City watchdog is under pressure from multi-party MPs to explain why it is allowing risk lender Amigo to go ahead with a bailout which will cap compensation payments for nearly a million customers, while giving executives the opportunity to earn £ 7million in long-term bonuses.
Ghost Town Minister Pat McFadden and Conservative-led Treasury Committee chief Mel Stride said the Financial conduct authority had questions to answer about how he regulated companies like Amigo and whether he was fulfilling his obligation to protect consumers.
The FCA – which has been responsible for regulating high-cost lenders since 2014 – has confirmed it will not intervene in the program, which is expected to be approved by a High Court judge on Tuesday. The proposal will then be submitted to borrowers for a vote.
McFadden warned that other expensive lenders could profit from the FCA’s lack of action. “If Amigo is able to avoid repair payments through this mechanism, there is a risk that it will set a precedent for other companies in a similar position,” said McFadden. “And of course, people will be appalled if ordinary borrowers run out of cash, while those at the top of the business receive large payments.”
The consumer credit division of home lender Provident Financial has already offered a deal similar to Amigo’s, and other high-cost lenders struggling to cope with compensation claims may follow suit.
“There have been several recent examples where people have financially lost FCA-supervised businesses,” McFadden said. “The FCA needs to look at how it oversees businesses and determine if the right protections are in place for consumers and investors.”
Concerns over Amigo will add to growing frustrations over FCA’s failure to prevent further crises in the city, including the collapse of Neil Woodford’s investment fund and the London Capital & Finance’s £ 236million implosion, which ended in a reprimand from the regulator by a former appeals judge for failing to act in time to protect savers.

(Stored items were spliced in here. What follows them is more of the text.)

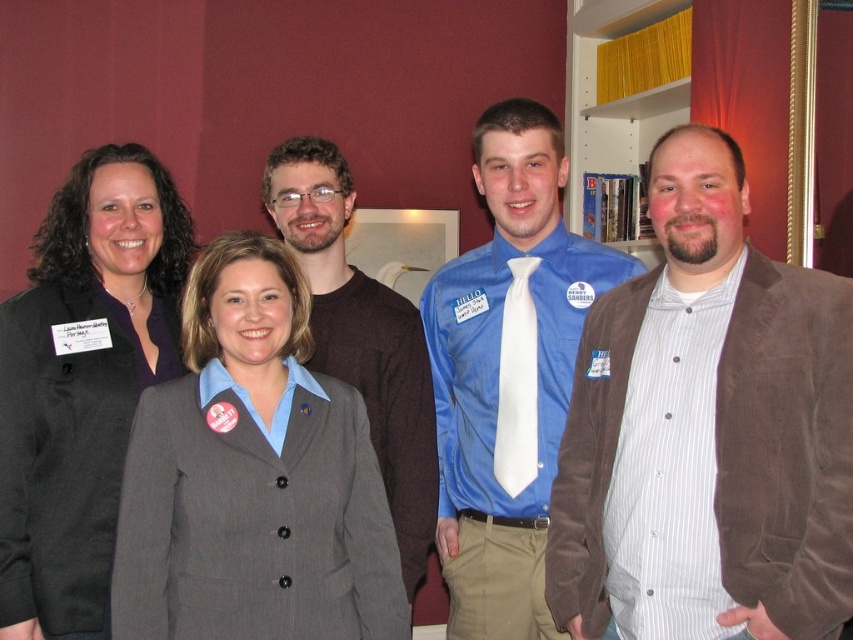
Question: Is blue cotton shirt at center positioned behind yellow paper at upper right?

Choices:
 (A) yes
 (B) no

Answer: (B)

Question: Is matte black blazer at left below white silk tie at center?

Choices:
 (A) yes
 (B) no

Answer: (A)

Question: Which of these objects is positioned closest to the brown corduroy blazer at right?

Choices:
 (A) yellow paper at upper right
 (B) white silk tie at center
 (C) gray wool suit at center

Answer: (B)

Question: Is matte black blazer at left positioned in front of yellow paper at upper right?

Choices:
 (A) no
 (B) yes

Answer: (B)

Question: Which object is the closest to the blue cotton shirt at center?

Choices:
 (A) yellow paper at upper right
 (B) white silk tie at center

Answer: (B)

Question: Which point is closer to the camera?

Choices:
 (A) (511, 460)
 (B) (154, 401)

Answer: (B)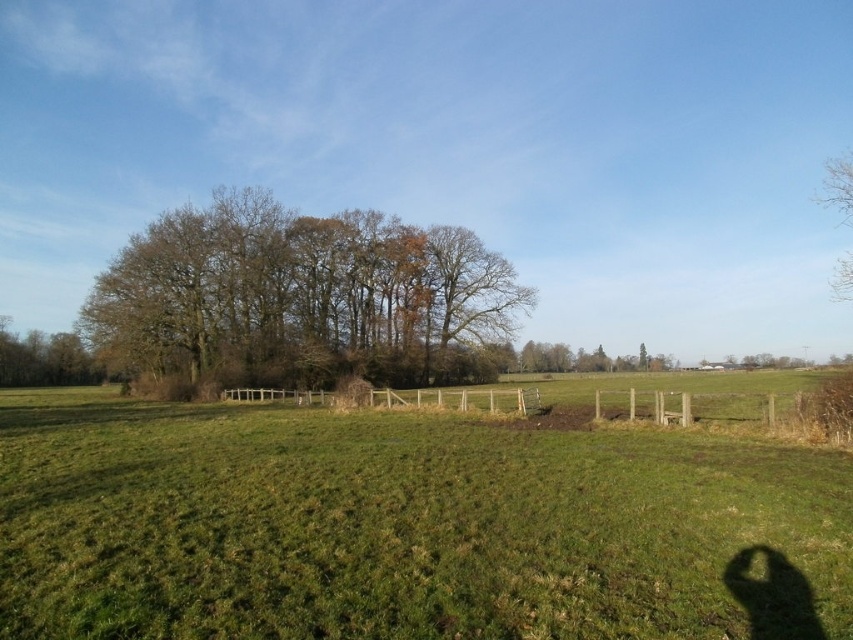
Which is below, green grassy field at center or bare branches at upper right?

green grassy field at center is below.

Who is more distant from viewer, (161, 582) or (845, 280)?

Point (845, 280)

The height and width of the screenshot is (640, 853). I want to click on green grassy field at center, so click(405, 525).

Does green grassy field at center lie in front of brown leafy tree at center?

Yes, green grassy field at center is closer to the viewer.

Which is more to the right, green grassy field at center or brown leafy tree at center?

Positioned to the right is green grassy field at center.

I want to click on green grassy field at center, so click(405, 525).

Locate an element on the screen. green grassy field at center is located at coordinates (405, 525).

What do you see at coordinates (44, 358) in the screenshot? This screenshot has height=640, width=853. I see `brown textured tree at left` at bounding box center [44, 358].

Which is more to the right, brown textured tree at left or bare branches at upper right?

Positioned to the right is bare branches at upper right.

What are the coordinates of `brown textured tree at left` in the screenshot? It's located at (44, 358).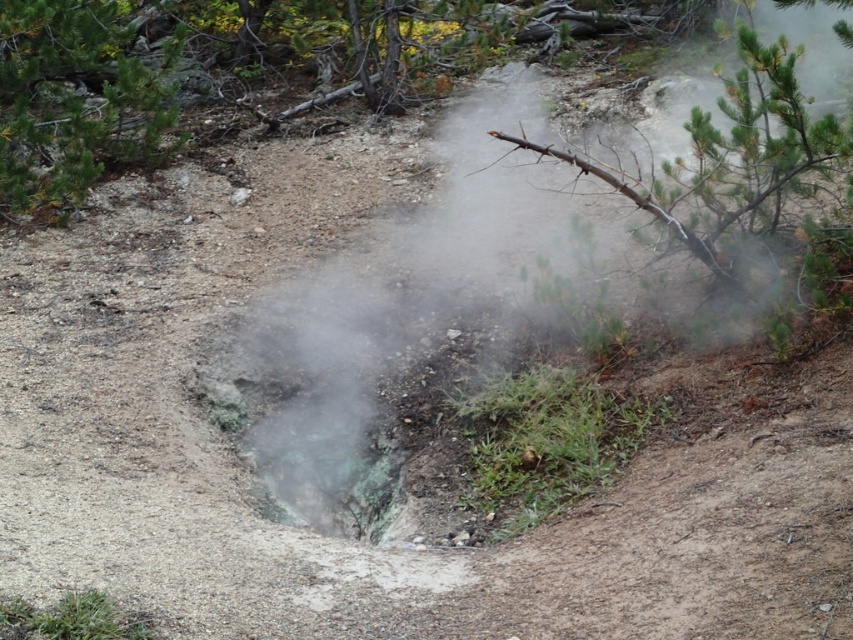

Typically, borrowers who have had badly sold loans that they cannot afford are offered a 100% refund of the interest paid, plus an additional interest rate on those fees. Amigo loans are worth up to £ 10,000, are repaid over a number of years, and carry a rate of around 49.9% APR, meaning customers can be reimbursed for money important.
However, Amigo struggles to keep up with the flood of successful complaints filed with the Financial Ombudsman Service (FOS), and therefore offers a program that remuneration capped between 10% and 23% of what would otherwise have been due, if not less. Amigo also plans to reduce outstanding balances for applicants who still have not paid off their loans.
Customers who borrowed loans before December 21, 2020 will not be able to file claims through the FOS if the program is approved.
Meanwhile, five of Amigo’s executives have stock options through their long-term bonus program that could be worth £ 7.3million in five years if the stock price of the company is increasing, as expected, thanks to the agreement.
The company argues that it could collapse into administration if the program is blocked.
Stride said the FCA would face tough questions from MPs if the program went ahead. “Any situation in which directors could receive bonuses based on a reduction in fair and reasonable compensation to consumers would clearly be of significant concern,” Stride said.
“I have no doubt that the Treasury Committee will have questions on this subject for the FCA on our next visit,” he added.
The regulator told Amigo it does not support the program and is concerned about how Amigo plans to assess the abuse allegations. He also opposes Amigo’s plans to pay much less to borrowers who could have received larger payments by complaining to the FOS.
However, an FCA spokesperson said the decision to approve the program rests with the court and the borrowers, rather than the regulator. The FCA said it was working “intensively” with companies ahead of court hearings “to try to achieve the fairest outcome for consumers” and would ensure that the program works as intended. it is approved.
“We appreciate in this case that people feel that they are entitled to a full remedy. However, the alternative to any plan of arrangement can be insolvency, which will likely result in consumers receiving very little or nothing, which we must be very careful about, ”added the spokesperson for the company. FCA.
But Amigo chief executive Gary Jennison stressed that the program was the “only real option” for clients hoping to receive cash compensation, and that Amigo’s potential collapse would only lead clients to further disruption. less reputable lenders.
He said the new management team was focused on turning Amigo around and solving “problems of the past” by ensuring that 15% of the profits were spent on the program over the next four years, in addition to ‘a compensation pot worth up to £ 35million.
“Since it is in their best interests and the real alternative is insolvency, we strongly encourage our 700,000 former clients and 300,000 current clients to vote for their money and support the program,” added Jennison.